# Objetivo 1
No texto sobre argumentos indutivos, que nome recebe a segunda condição de solidez de um argumento indutivo?

# Texto

Apesar de uma inferência indutiva dos indícios para as hipóteses não preservar necessariamente a verdade — isto é, apesar de ser logicamente possível que os indícios sejam verdadeiros e a conclusão falsa — esta inferência é apesar disso sólida se é razoável pensar que a inferência preserva a verdade; isto é, se é razoável pensar que a hipótese é verdadeira se os indícios o forem. Um argumento dedutivo sólido é aquele em que as premissas são verdadeiras e em que, se as premissas são verdadeiras, a conclusão tem de ser verdadeira. Um argumento indutivo sólido é aquele em que os indícios são verdadeiros e em que, se as premissas são verdadeiras, então é razoável aceitar a hipótese como verdadeira. Deste modo, a segunda condição de solidez de um argumento indutivo, a que chamaremos «força indutiva», pode ser expressa da seguinte maneira: se os indícios são verdadeiros, é razoável aceitar a hipótese também como verdadeira. Um argumento indutivo sólido é aquele em que os indícios são verdadeiros e que é indutivamente forte.
Verdade e crença razoável
O termo «razoável» é aqui usado num sentido especial. A questão de saber se é razoável pensar que uma proposição é verdadeira depende dos nossos propósitos. Pode fazer alguém feliz pensar que Deus existe, e, se o propósito é obter a felicidade pensando coisas dessas, talvez seja para essa pessoa razoável pensar, tendo em vista o fim, que é verdade que Deus existe. Mas isto não tem absolutamente nada a ver com argumentos indutivos ou o género de razoabilidade que eles exigem para que sejam sólidos. Em vez disso, o género de razoabilidade que um argumento indutivo sólido exige tem de ter como únicos fins a verdade e evitar o erro. Um argumento indutivo sólido tem de ser tal que, se os indícios forem verdadeiros, é razoável, para os fins que consistem na aceitação de hipóteses verdadeiras e no evitar a aceitação de hipóteses falsas, a aceitação da hipótese inferida como verdadeira.

Linhas de um conjunto de dados:

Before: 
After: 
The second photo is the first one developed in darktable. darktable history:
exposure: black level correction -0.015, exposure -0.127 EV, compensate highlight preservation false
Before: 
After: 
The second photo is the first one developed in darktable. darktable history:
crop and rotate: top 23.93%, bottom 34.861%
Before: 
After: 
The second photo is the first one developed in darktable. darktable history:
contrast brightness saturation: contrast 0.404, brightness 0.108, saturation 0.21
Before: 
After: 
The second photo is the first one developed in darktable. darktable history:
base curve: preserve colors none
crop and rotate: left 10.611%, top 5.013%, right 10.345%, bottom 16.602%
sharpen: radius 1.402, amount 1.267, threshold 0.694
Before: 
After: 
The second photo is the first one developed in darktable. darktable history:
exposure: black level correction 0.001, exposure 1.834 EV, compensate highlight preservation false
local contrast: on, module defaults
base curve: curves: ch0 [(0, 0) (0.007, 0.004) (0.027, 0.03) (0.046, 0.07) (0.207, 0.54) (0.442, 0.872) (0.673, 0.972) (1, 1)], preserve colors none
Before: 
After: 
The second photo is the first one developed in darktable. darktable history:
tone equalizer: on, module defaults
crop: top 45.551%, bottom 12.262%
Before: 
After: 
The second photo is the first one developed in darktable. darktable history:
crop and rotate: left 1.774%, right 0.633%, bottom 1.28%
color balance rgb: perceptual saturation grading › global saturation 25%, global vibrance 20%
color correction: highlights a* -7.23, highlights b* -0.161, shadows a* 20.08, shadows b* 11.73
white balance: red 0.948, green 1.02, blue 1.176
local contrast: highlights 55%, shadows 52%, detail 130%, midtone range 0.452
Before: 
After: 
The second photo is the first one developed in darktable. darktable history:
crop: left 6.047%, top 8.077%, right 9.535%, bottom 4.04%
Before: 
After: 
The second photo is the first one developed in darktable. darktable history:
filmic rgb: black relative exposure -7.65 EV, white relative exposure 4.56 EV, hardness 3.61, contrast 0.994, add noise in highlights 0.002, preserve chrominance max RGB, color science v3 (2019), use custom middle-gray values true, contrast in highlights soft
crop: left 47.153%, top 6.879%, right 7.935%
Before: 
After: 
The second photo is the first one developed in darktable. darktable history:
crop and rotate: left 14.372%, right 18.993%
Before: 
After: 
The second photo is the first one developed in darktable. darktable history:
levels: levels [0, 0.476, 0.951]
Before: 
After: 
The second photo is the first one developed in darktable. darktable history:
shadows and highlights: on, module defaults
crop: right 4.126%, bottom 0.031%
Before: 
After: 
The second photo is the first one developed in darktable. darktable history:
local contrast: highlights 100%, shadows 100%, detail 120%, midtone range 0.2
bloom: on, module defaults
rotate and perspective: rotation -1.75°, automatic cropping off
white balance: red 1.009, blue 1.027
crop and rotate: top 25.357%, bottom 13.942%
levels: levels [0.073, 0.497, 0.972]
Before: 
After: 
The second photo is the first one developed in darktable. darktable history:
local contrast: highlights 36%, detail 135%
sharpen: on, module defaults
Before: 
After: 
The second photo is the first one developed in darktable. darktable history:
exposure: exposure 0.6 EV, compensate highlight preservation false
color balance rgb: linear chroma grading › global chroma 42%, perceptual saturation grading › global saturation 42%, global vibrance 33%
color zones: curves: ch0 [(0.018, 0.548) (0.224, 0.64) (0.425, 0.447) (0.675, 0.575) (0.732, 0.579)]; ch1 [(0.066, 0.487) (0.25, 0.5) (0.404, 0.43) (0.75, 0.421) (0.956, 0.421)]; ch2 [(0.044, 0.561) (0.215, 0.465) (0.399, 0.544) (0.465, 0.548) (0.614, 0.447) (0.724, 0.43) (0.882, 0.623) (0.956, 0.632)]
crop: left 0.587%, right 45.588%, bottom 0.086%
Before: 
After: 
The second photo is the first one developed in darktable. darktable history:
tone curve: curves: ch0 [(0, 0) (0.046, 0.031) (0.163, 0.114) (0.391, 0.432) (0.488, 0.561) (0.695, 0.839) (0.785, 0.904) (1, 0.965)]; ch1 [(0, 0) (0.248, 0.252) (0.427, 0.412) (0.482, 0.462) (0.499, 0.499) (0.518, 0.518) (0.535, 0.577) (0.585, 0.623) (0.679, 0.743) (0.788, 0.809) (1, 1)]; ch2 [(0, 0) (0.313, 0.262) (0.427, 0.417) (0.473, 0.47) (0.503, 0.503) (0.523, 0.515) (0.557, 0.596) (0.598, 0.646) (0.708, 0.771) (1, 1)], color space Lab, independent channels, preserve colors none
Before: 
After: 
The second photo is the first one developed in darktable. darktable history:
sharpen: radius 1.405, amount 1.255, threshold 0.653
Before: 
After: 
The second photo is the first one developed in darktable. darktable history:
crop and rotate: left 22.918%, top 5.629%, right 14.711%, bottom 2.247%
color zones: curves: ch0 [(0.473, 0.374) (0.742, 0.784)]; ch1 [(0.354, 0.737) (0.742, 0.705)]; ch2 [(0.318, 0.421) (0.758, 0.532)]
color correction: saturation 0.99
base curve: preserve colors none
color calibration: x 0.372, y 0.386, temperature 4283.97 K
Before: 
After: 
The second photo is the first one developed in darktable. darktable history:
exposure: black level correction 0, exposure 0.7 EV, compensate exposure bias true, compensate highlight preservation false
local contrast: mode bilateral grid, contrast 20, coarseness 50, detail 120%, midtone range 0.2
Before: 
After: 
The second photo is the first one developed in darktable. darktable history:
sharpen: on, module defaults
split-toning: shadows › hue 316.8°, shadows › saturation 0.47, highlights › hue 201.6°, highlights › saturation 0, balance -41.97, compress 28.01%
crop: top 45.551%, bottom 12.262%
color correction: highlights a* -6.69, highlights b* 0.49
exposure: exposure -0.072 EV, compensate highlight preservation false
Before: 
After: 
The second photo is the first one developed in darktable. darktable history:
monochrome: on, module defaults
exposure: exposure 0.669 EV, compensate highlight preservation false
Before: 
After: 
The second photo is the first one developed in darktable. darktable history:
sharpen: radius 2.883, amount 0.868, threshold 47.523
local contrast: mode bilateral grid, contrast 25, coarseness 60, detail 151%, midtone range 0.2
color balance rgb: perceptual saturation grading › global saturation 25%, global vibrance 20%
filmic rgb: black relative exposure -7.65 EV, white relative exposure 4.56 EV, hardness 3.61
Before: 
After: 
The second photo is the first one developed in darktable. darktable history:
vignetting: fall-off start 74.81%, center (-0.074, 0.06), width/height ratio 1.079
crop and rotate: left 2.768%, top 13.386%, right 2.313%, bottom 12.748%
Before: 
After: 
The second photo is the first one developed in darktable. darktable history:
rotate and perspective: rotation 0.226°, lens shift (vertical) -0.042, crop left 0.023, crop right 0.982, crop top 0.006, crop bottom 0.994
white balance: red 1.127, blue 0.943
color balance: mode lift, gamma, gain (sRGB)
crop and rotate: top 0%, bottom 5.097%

# Objetivo 2
Devolva, sem nenhuma alteração, o trecho dos registros que vai do começo deles até a linha que contém "base curve: curves: ch0", com as duas pontas incluídas.

# Resposta correta 1
Força indutiva.

# Resposta correta 2
Before: 
After: 
The second photo is the first one developed in darktable. darktable history:
exposure: black level correction -0.015, exposure -0.127 EV, compensate highlight preservation false
Before: 
After: 
The second photo is the first one developed in darktable. darktable history:
crop and rotate: top 23.93%, bottom 34.861%
Before: 
After: 
The second photo is the first one developed in darktable. darktable history:
contrast brightness saturation: contrast 0.404, brightness 0.108, saturation 0.21
Before: 
After: 
The second photo is the first one developed in darktable. darktable history:
base curve: preserve colors none
crop and rotate: left 10.611%, top 5.013%, right 10.345%, bottom 16.602%
sharpen: radius 1.402, amount 1.267, threshold 0.694
Before: 
After: 
The second photo is the first one developed in darktable. darktable history:
exposure: black level correction 0.001, exposure 1.834 EV, compensate highlight preservation false
local contrast: on, module defaults
base curve: curves: ch0 [(0, 0) (0.007, 0.004) (0.027, 0.03) (0.046, 0.07) (0.207, 0.54) (0.442, 0.872) (0.673, 0.972) (1, 1)], preserve colors none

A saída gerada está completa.